AVAILABLE DATA section start

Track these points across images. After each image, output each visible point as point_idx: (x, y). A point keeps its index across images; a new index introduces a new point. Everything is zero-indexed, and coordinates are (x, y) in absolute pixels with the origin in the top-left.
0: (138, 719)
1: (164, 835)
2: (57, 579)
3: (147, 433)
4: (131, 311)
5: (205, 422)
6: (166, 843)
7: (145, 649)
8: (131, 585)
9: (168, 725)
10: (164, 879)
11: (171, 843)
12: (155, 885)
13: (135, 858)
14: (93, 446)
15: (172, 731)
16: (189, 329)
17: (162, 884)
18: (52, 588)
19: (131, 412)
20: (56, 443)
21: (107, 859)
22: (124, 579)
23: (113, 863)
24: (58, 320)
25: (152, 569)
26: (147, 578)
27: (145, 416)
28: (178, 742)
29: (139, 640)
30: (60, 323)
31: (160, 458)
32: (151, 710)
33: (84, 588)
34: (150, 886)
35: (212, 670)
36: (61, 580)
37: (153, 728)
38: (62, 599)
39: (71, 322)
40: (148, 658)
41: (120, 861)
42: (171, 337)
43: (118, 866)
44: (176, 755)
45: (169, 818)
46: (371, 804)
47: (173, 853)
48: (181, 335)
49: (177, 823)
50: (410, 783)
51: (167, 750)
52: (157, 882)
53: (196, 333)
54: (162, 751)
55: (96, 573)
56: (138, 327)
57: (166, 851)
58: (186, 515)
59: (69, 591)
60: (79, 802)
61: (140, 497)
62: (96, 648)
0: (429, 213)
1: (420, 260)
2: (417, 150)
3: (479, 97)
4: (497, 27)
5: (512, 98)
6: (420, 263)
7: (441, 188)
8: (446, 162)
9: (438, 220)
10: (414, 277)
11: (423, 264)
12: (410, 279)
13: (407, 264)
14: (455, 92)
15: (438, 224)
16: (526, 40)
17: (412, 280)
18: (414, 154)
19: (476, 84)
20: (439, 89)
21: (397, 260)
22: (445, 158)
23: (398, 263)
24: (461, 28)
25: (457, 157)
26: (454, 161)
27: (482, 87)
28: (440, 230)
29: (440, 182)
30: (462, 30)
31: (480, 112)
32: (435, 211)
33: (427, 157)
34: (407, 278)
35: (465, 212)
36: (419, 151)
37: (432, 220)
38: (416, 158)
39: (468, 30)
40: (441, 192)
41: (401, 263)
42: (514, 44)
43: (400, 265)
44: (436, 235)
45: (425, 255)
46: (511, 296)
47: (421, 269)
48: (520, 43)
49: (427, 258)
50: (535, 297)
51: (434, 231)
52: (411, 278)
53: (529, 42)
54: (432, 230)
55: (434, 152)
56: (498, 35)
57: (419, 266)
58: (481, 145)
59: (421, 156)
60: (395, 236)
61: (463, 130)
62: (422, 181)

AVAILABLE DATA section end

■ ACTION ITEM
Reproduce every line of the records above, word for word.

■ ANSWER AREA
Track these points across images. After each image, output each visible point as point_idx: (x, y). A point keeps its index across images; a new index introduces a new point. Everything is zero-indexed, and coordinates are (x, y) in absolute pixels with the origin in the top-left.
0: (138, 719)
1: (164, 835)
2: (57, 579)
3: (147, 433)
4: (131, 311)
5: (205, 422)
6: (166, 843)
7: (145, 649)
8: (131, 585)
9: (168, 725)
10: (164, 879)
11: (171, 843)
12: (155, 885)
13: (135, 858)
14: (93, 446)
15: (172, 731)
16: (189, 329)
17: (162, 884)
18: (52, 588)
19: (131, 412)
20: (56, 443)
21: (107, 859)
22: (124, 579)
23: (113, 863)
24: (58, 320)
25: (152, 569)
26: (147, 578)
27: (145, 416)
28: (178, 742)
29: (139, 640)
30: (60, 323)
31: (160, 458)
32: (151, 710)
33: (84, 588)
34: (150, 886)
35: (212, 670)
36: (61, 580)
37: (153, 728)
38: (62, 599)
39: (71, 322)
40: (148, 658)
41: (120, 861)
42: (171, 337)
43: (118, 866)
44: (176, 755)
45: (169, 818)
46: (371, 804)
47: (173, 853)
48: (181, 335)
49: (177, 823)
50: (410, 783)
51: (167, 750)
52: (157, 882)
53: (196, 333)
54: (162, 751)
55: (96, 573)
56: (138, 327)
57: (166, 851)
58: (186, 515)
59: (69, 591)
60: (79, 802)
61: (140, 497)
62: (96, 648)
0: (429, 213)
1: (420, 260)
2: (417, 150)
3: (479, 97)
4: (497, 27)
5: (512, 98)
6: (420, 263)
7: (441, 188)
8: (446, 162)
9: (438, 220)
10: (414, 277)
11: (423, 264)
12: (410, 279)
13: (407, 264)
14: (455, 92)
15: (438, 224)
16: (526, 40)
17: (412, 280)
18: (414, 154)
19: (476, 84)
20: (439, 89)
21: (397, 260)
22: (445, 158)
23: (398, 263)
24: (461, 28)
25: (457, 157)
26: (454, 161)
27: (482, 87)
28: (440, 230)
29: (440, 182)
30: (462, 30)
31: (480, 112)
32: (435, 211)
33: (427, 157)
34: (407, 278)
35: (465, 212)
36: (419, 151)
37: (432, 220)
38: (416, 158)
39: (468, 30)
40: (441, 192)
41: (401, 263)
42: (514, 44)
43: (400, 265)
44: (436, 235)
45: (425, 255)
46: (511, 296)
47: (421, 269)
48: (520, 43)
49: (427, 258)
50: (535, 297)
51: (434, 231)
52: (411, 278)
53: (529, 42)
54: (432, 230)
55: (434, 152)
56: (498, 35)
57: (419, 266)
58: (481, 145)
59: (421, 156)
60: (395, 236)
61: (463, 130)
62: (422, 181)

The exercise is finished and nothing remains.